As part of the process, and to engage our potential audience (!), we are aiming to document the writing process and offer some insight into the make-up of the pieces we compose. We were recently interviewed by Matt Hunt, the clarinetist with Ensemble 360, who wanted to hear our initial thoughts and to reveal a bit about our writing practices: apparently, people want to know where you work, so I have uploaded a photo of my workspace (below). It’s much nicer than I made it sound! You can listen to the first set of podcasts here by following the link on this page: Music in the Round website: Platform 4 commissions
Interestingly; we were asked to come up with a title for the brochure long before composing began, and I came up with Focus Pull. As I mention in the interview with Matt, my initial concept was the idea of pulling focus on ‘recognisable’ references from both quartets in my programme.

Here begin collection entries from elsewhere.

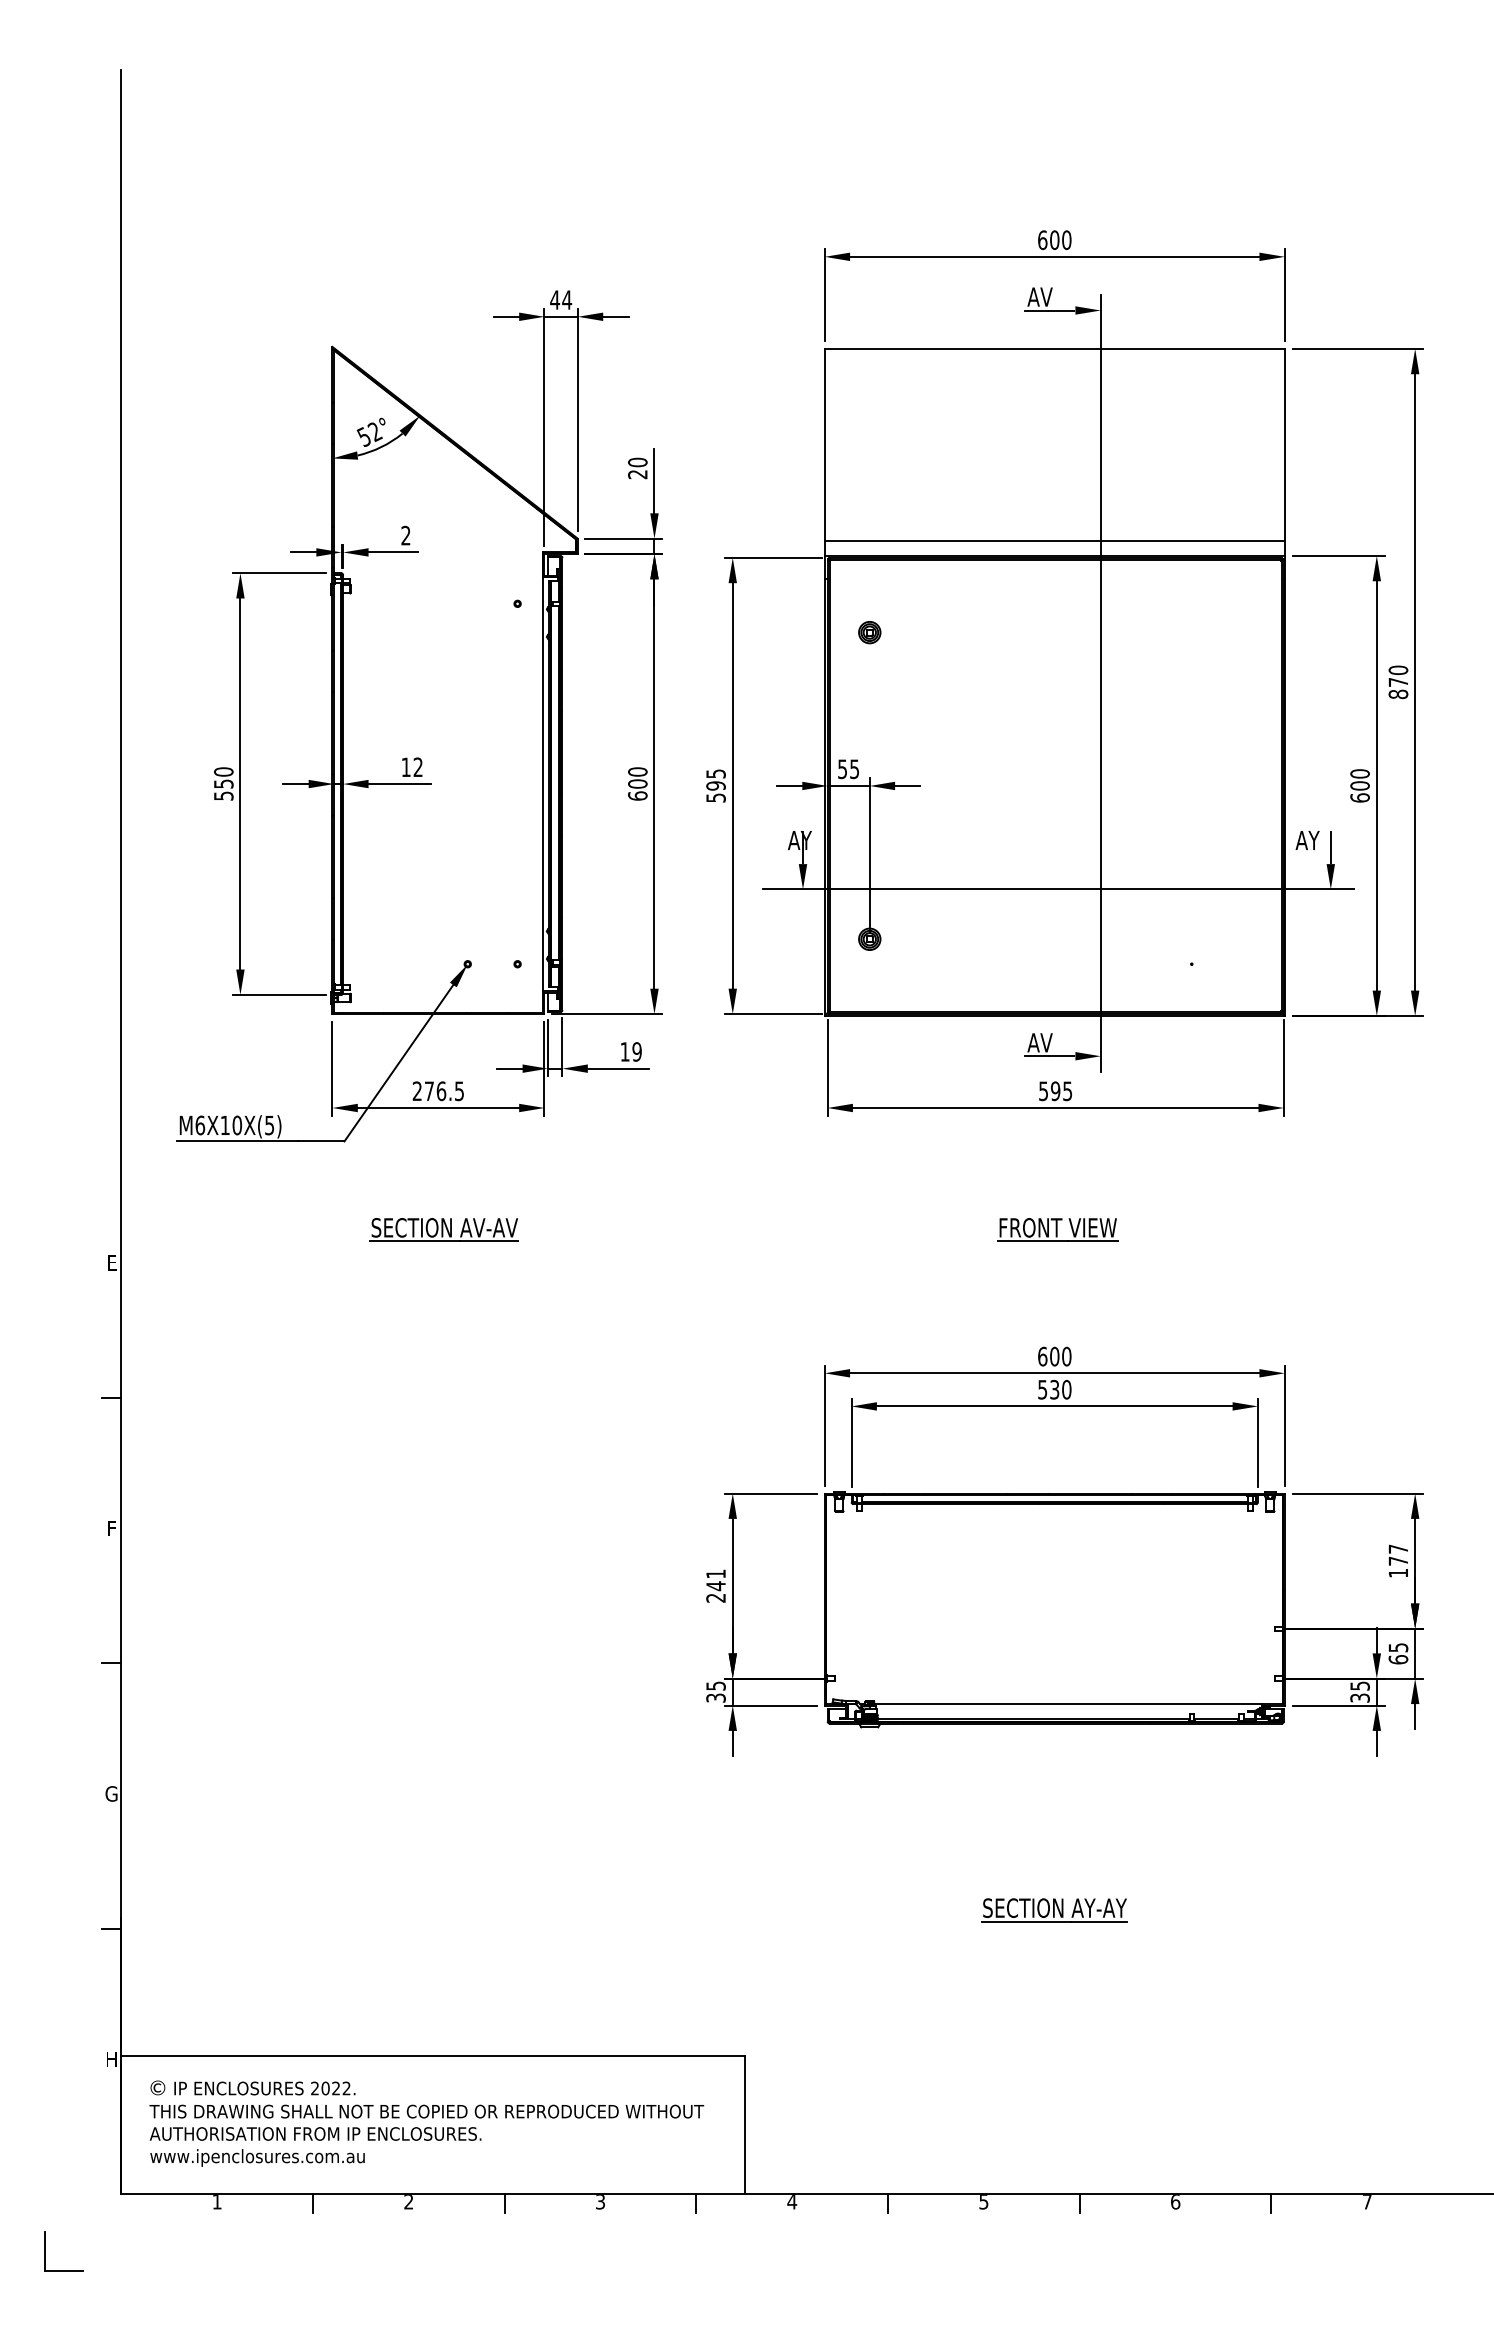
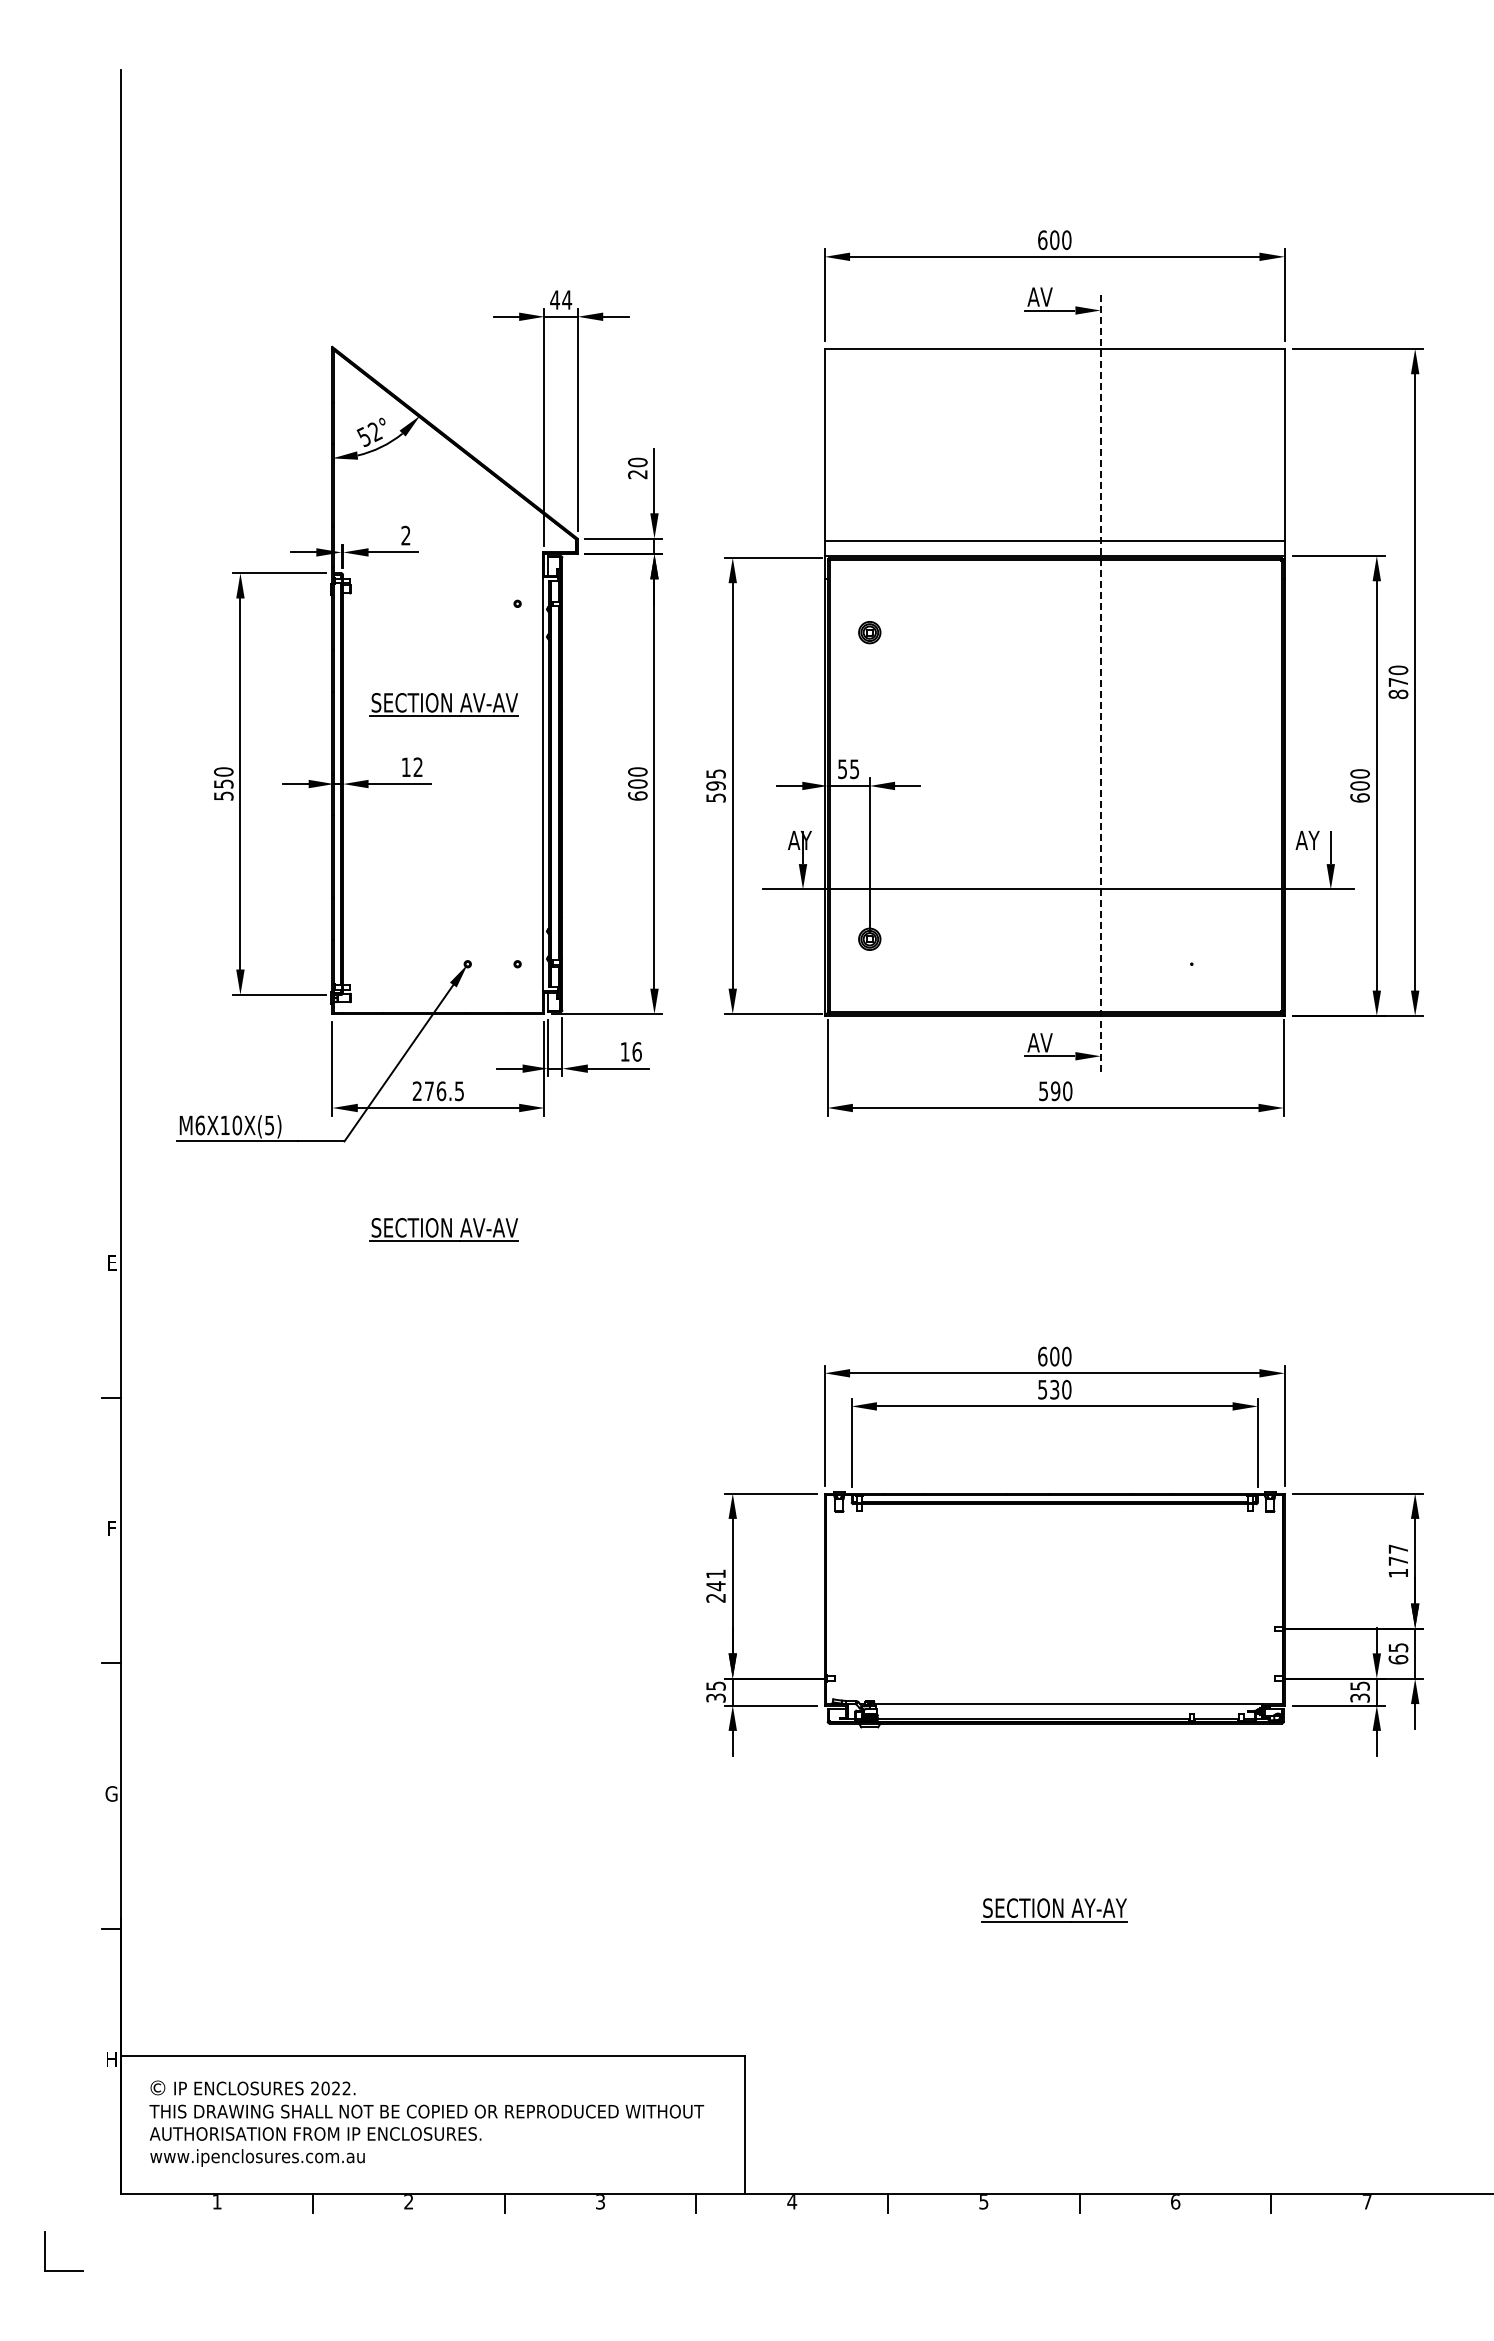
line at (1100, 682): solid -> dashed
part at (443, 704): none -> present
text at (636, 1051): 19 -> 16
text at (1067, 1091): 595 -> 590
part at (1057, 1229): present -> none
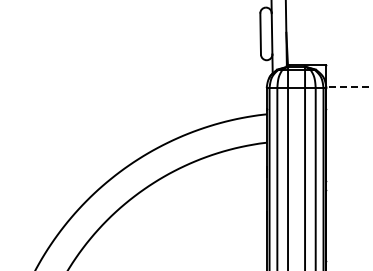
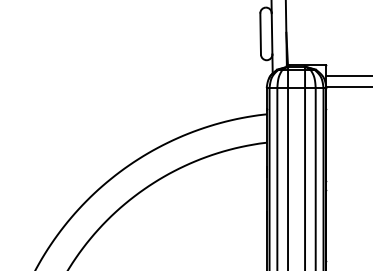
line at (347, 75): none -> present
line at (349, 86): dashed -> solid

I decided straight away to write for string quartet (instead of trio, for instance), challenging myself to compose a contemporary piece for a traditional line-up. I started by looking through the Haydn and Taneyev pieces, extracting bits I liked the look of (for texture, dialogue, rhythm, melodic contour etc.) and put them on scrapbook pages (see below). One sheet shows a circled melodic fragment taken from the first violin part of the Haydn quartet (3rd movement). I decided to try working with this melodic fragment, treating it like a tone-row (using the pitches in the exact order they appear in the original melody, but with different durations so they are not easily traceable, aurally). So far, this is offering an interesting way of working, and I’m enjoying finding ways to combine this with typical Haydn-like textures (I’ve abandoned Taneyev). The Russian connection is a bit weak, however: Haydn merely dedicated the set of Op.33 quartets to Grand Duke Paul of Russia. They are sometimes referred to as the ‘Russian’ quartets…
I’m still working on the overall structure, however, and trying not to overwhelm a five-minute piece with too much material. I think this is the real challenge: for there to be a connection to a piece written by another composer, but for me to maintain my own compositional voice and write the piece I want to write. Currently, I’m fighting the urge to delete what I’ve done and start again (but how I really intended it to be…). Aargh!